Exercise tasks ▸
- a) Answer these questions from the passage on the national security autocracy:
(i) How many intelligence agencies belong to the structure of the national security autocracy?
(ii) What supplants the national security autocracy?
(iii) Since 9/11, what has the architecture of domestic repression been expanded and merged with?
- b) Write out, word for word, the part of the passage on the national security autocracy from "Since 9/11, the" up to and including "American intelligence network.".

The national security autocracy is another. The structure of the national security autocracy consists of the president, the secretaries of State and Defense, National Security Council, Joint Chiefs of Staff and 16 intelligence agencies, the most prominent of which are the Federal Bureau of Investigation (FBI), Central Intelligence Agency (CIA), National Security Agency (NSA), Defense Intelligence Agency (DIA) and Department of Homeland Security (DHS).  The national security autocracy is supplanted by a privatized intelligence network so vast as to defy description.

Since 9/11, the architecture of domestic repression has been expanded and merged with domestic law enforcement and the military through the creation of the Department of Homeland Security, FBI Joint Terrorism Task Forces, Fusion Centers, FEMA Detention Camps, Northcom (U.S. Military Northern Command) and a privatized American intelligence network.

Exercise data ▸
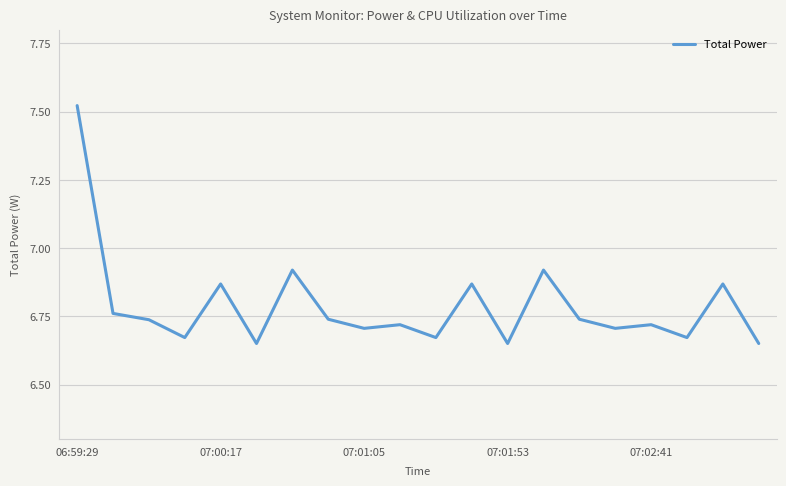

What is the difference between the maximum and second lowest values?

0.9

Solutions ▸
- a)
(i) 16
(ii) A privatized intelligence network so vast as to defy description
(iii) Domestic law enforcement and the military

- b)
Since 9/11, the architecture of domestic repression has been expanded and merged with domestic law enforcement and the military through the creation of the Department of Homeland Security, FBI Joint Terrorism Task Forces, Fusion Centers, FEMA Detention Camps, Northcom (U.S. Military Northern Command) and a privatized American intelligence network.